*EXERCISE GOAL*
What is needed is an exact transcription of the line with "<!-- minor -->" and all the lines that follow it in the entries below; add nothing else.

*RECORDS FOR THIS TASK*

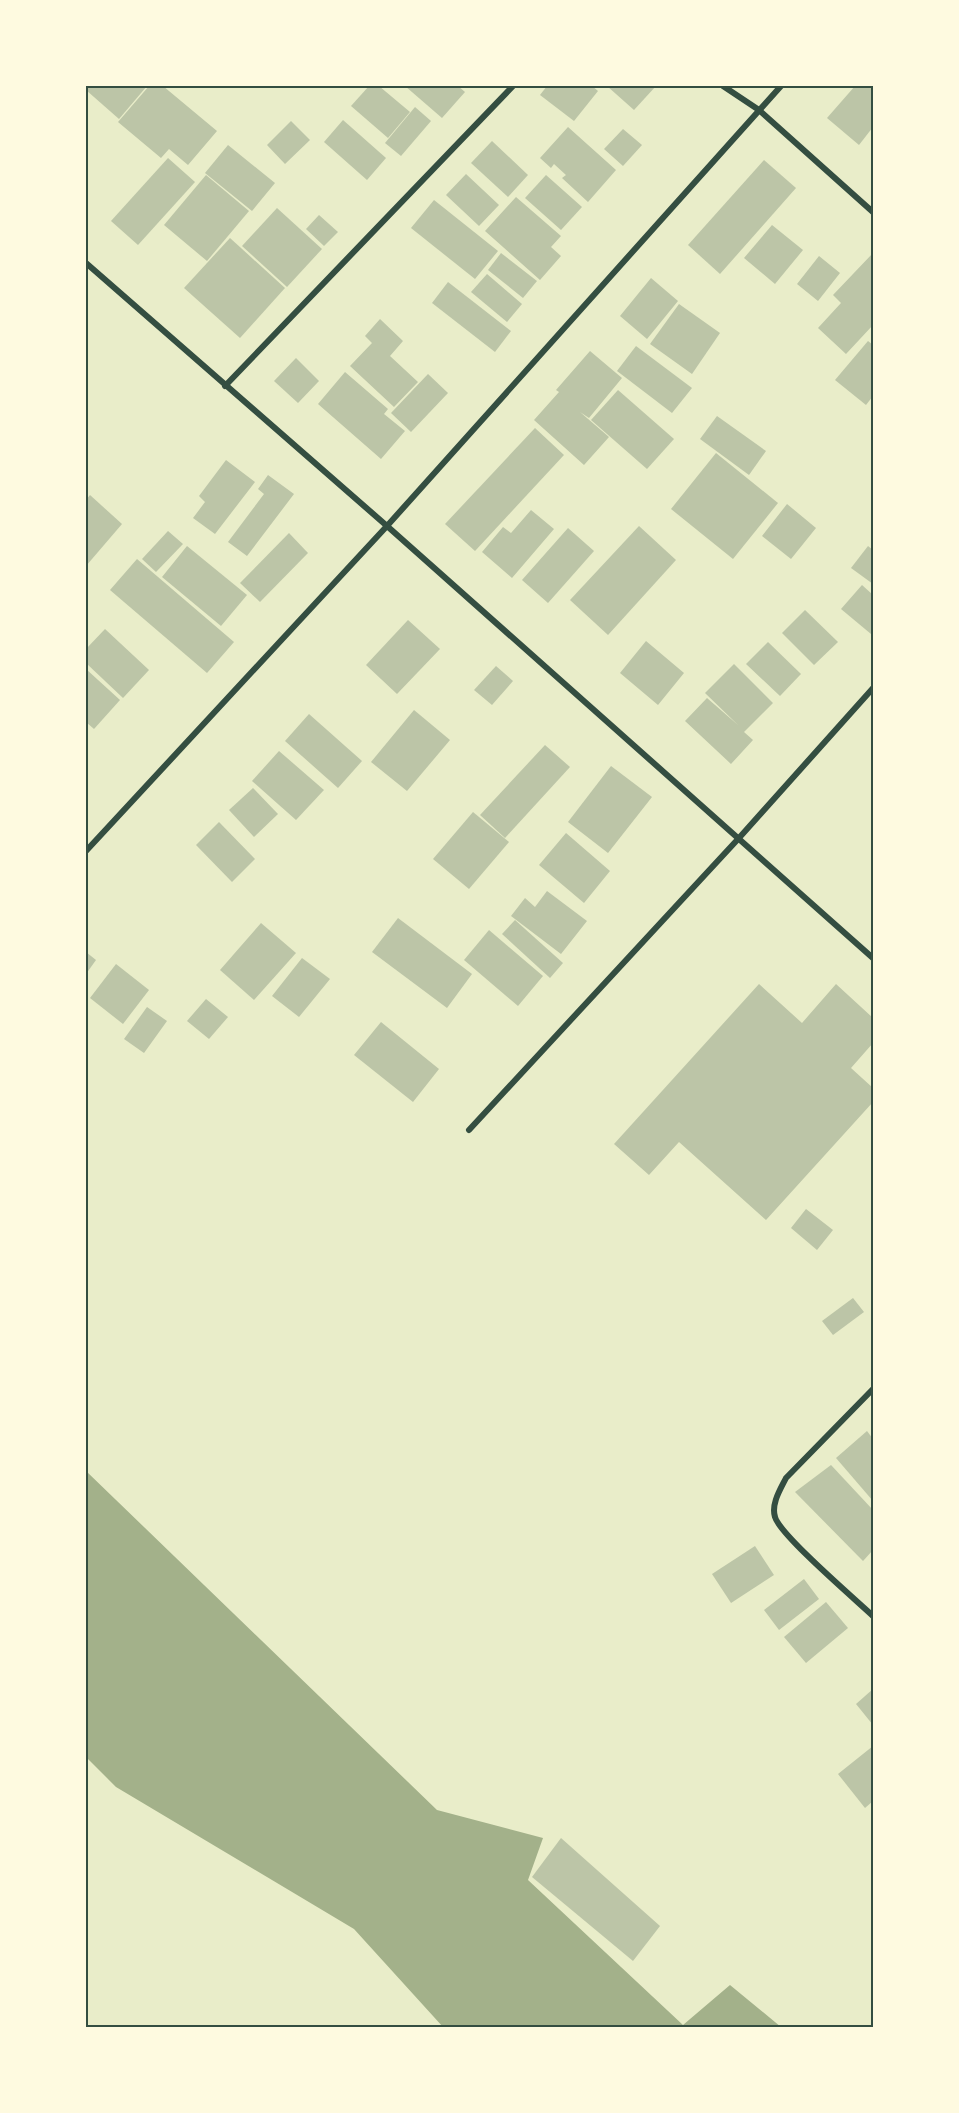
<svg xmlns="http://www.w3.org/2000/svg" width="959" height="2113" font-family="'DejaVu Sans',sans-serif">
  <rect width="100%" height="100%" fill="#e9edc9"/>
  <!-- water -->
  <path fill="#a3b18a" d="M 86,1471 L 437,1810 L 543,1838 L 528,1880 L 683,2025 L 730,1985 L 781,2027 L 443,2027 L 354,1929 L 116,1787 L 86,1757 Z"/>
  <!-- building -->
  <g fill="#bcc5a7">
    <path d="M 86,86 L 147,86 L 119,119 L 86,90 Z"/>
    <path d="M 149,86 L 163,86 L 217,131 L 188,165 L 169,149 L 161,158 L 118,122 Z"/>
    <path d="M 369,86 L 379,86 L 410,112 L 388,138 L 351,106 Z"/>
    <path d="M 405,86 L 458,86 L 465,92 L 442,118 Z"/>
    <path d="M 547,86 L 592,86 L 598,91 L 574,121 L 540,95 Z"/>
    <path d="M 607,86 L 656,86 L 634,110 Z"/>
    <path d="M 855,86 L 873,86 L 873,127 L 859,145 L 827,118 Z"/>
    <path d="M 415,107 L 431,121 L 401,156 L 385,143 Z"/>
    <path d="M 343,120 L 386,158 L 367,180 L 324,142 Z"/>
    <path d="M 291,121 L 310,140 L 285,164 L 267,145 Z"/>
    <path d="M 568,127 L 616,170 L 588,202 L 562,178 L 566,175 L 554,164 L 551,168 L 540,158 Z"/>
    <path d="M 623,129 L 642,145 L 623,166 L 604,149 Z"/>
    <path d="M 492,141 L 528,175 L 508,197 L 471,163 Z"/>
    <path d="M 228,145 L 275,183 L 252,211 L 205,173 Z"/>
    <path d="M 168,158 L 195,182 L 138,245 L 111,221 Z"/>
    <path d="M 764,160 L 796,188 L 720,274 L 688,245 Z"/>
    <path d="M 466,174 L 499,205 L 479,226 L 446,195 Z"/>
    <path d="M 206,175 L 249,211 L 207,261 L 164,225 Z"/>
    <path d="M 546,175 L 582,207 L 561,230 L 525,198 Z"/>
    <path d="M 516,197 L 561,236 L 551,247 L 561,256 L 540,280 L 485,231 Z"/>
    <path d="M 434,200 L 498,251 L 475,279 L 411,228 Z"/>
    <path d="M 277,208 L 322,249 L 287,287 L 242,246 Z"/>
    <path d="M 319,215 L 338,232 L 324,246 L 306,229 Z"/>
    <path d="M 772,225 L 803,250 L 775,284 L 744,258 Z"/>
    <path d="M 230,238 L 285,288 L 240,338 L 184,288 Z"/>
    <path d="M 501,253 L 537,281 L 523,298 L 488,270 Z"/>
    <path d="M 873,253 L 873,325 L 846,354 L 818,328 L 841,303 L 833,295 Z"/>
    <path d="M 819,256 L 840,273 L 818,301 L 797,284 Z"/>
    <path d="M 487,274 L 522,304 L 507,322 L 471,292 Z"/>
    <path d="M 651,278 L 678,301 L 647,339 L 620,316 Z"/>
    <path d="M 448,282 L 511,331 L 495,352 L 432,303 Z"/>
    <path d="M 679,304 L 720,333 L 692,374 L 650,344 Z"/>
    <path d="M 380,319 L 403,341 L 390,356 L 418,382 L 394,407 L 350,366 L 372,343 L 365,336 Z"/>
    <path d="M 868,341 L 873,345 L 873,396 L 866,405 L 835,380 Z"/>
    <path d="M 636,346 L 692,388 L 672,413 L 617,371 Z"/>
    <path d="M 590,351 L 622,378 L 589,418 L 580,412 L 609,437 L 584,465 L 534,420 L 559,392 L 556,390 Z"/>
    <path d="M 296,358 L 319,381 L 298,403 L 274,381 Z"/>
    <path d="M 345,372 L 388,409 L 384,414 L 405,431 L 381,459 L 318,404 Z"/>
    <path d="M 428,374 L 448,393 L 411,432 L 391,413 Z"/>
    <path d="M 618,390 L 674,439 L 647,469 L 591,420 Z"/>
    <path d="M 717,416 L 766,451 L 749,475 L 700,439 Z"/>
    <path d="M 535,428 L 564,455 L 475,551 L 445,524 Z"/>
    <path d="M 716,453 L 778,503 L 733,559 L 671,509 Z"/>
    <path d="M 226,460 L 255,482 L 215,534 L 193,518 L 205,502 L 199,496 Z"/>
    <path d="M 268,475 L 294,494 L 247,556 L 228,542 L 264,494 L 258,489 Z"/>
    <path d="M 90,495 L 122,524 L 86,566 L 86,500 Z"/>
    <path d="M 787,504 L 816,528 L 791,559 L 762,536 Z"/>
    <path d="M 531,510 L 554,529 L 512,578 L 482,552 L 503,527 L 511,533 Z"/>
    <path d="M 639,526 L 676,560 L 608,635 L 570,600 Z"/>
    <path d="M 568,528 L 594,551 L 548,603 L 522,580 Z"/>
    <path d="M 168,531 L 183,544 L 156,572 L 142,559 Z"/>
    <path d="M 289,533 L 308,553 L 260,602 L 240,583 Z"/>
    <path d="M 187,546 L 247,595 L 221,626 L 162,577 Z"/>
    <path d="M 868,546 L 873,550 L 873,584 L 851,568 Z"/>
    <path d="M 137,559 L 234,642 L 207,673 L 110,590 Z"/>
    <path d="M 862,585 L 873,595 L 873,631 L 871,634 L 841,609 Z"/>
    <path d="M 805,610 L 838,642 L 814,665 L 782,633 Z"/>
    <path d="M 408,620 L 440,649 L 397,694 L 366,665 Z"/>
    <path d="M 105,629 L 149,670 L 123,698 L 86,663 L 86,649 Z"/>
    <path d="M 646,641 L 684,673 L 658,705 L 620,673 Z"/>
    <path d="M 768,642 L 801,674 L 780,696 L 746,664 Z"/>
    <path d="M 734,664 L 773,703 L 744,732 L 753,740 L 731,764 L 685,721 L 707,698 L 738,725 L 705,693 Z"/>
    <path d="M 496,666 L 513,681 L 492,705 L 474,690 Z"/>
    <path d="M 86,669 L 120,700 L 94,729 L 86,722 Z"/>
    <path d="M 414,710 L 450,740 L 407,791 L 371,762 Z"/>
    <path d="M 309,714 L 362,761 L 338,788 L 285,741 Z"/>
    <path d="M 545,745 L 570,767 L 505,838 L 480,815 Z"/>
    <path d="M 279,751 L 324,790 L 296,820 L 252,781 Z"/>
    <path d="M 611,766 L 652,797 L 608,853 L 568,822 Z"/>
    <path d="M 253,788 L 278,814 L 254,837 L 229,810 Z"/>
    <path d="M 473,812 L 509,842 L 469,889 L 433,859 Z"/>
    <path d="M 219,822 L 255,859 L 232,882 L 196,845 Z"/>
    <path d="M 566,833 L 610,871 L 584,903 L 539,865 Z"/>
    <path d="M 547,891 L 587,921 L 561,954 L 511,916 L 525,898 L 535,907 Z"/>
    <path d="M 398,918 L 472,974 L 447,1008 L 372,952 Z"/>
    <path d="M 515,920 L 563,963 L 550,978 L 502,934 Z"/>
    <path d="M 261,923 L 296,953 L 254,1000 L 220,970 Z"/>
    <path d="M 489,930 L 543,976 L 518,1006 L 464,960 Z"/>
    <path d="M 86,952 L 96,960 L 86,974 Z"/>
    <path d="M 302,958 L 330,979 L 299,1017 L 272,996 Z"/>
    <path d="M 116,964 L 149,990 L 123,1024 L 90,998 Z"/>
    <path d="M 759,984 L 802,1023 L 836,984 L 873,1018 L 873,1043 L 851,1068 L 873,1088 L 873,1102 L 766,1220 L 679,1142 L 649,1175 L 614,1144 Z"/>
    <path d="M 206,999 L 228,1017 L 209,1039 L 187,1021 Z"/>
    <path d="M 147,1007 L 167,1021 L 144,1053 L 124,1039 Z"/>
    <path d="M 381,1022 L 439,1069 L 413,1102 L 354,1055 Z"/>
    <path d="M 806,1209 L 833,1230 L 817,1250 L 791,1228 Z"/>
    <path d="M 853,1298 L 864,1312 L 833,1335 L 822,1321 Z"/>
    <path d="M 867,1431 L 873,1439 L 873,1501 L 836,1458 Z"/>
    <path d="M 831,1465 L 873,1510 L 873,1550 L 863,1561 L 795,1492 Z"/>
    <path d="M 755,1546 L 774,1575 L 731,1603 L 712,1574 Z"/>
    <path d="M 804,1579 L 819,1599 L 779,1630 L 764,1610 Z"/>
    <path d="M 826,1602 L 848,1628 L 806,1663 L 784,1637 Z"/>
    <path d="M 873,1689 L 873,1725 L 856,1704 Z"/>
    <path d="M 873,1746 L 873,1801 L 865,1808 L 838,1774 Z"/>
    <path d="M 561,1838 L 660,1926 L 633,1961 L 532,1877 Z"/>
  </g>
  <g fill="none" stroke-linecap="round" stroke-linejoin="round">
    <!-- minor -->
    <g stroke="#344e41" stroke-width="6">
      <path d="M 723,86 L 759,110 L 874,213"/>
      <path d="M 86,263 L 387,526 L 874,959"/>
      <path d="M 225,386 L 513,86"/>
      <path d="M 86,851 L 387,526 L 781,86"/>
      <path d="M 469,1130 L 739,838 L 874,687"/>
      <path d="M 874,1388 L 786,1478 C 780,1490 771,1504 775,1517 C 780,1535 856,1600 874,1617"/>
    </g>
  </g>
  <!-- border -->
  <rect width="959" height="2113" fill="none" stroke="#fefae0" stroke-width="174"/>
  <rect x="87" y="87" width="785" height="1939" fill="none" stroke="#344e41" stroke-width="2"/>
</svg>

*REPLY*
    <!-- minor -->
    <g stroke="#344e41" stroke-width="6">
      <path d="M 723,86 L 759,110 L 874,213"/>
      <path d="M 86,263 L 387,526 L 874,959"/>
      <path d="M 225,386 L 513,86"/>
      <path d="M 86,851 L 387,526 L 781,86"/>
      <path d="M 469,1130 L 739,838 L 874,687"/>
      <path d="M 874,1388 L 786,1478 C 780,1490 771,1504 775,1517 C 780,1535 856,1600 874,1617"/>
    </g>
  </g>
  <!-- border -->
  <rect width="959" height="2113" fill="none" stroke="#fefae0" stroke-width="174"/>
  <rect x="87" y="87" width="785" height="1939" fill="none" stroke="#344e41" stroke-width="2"/>
</svg>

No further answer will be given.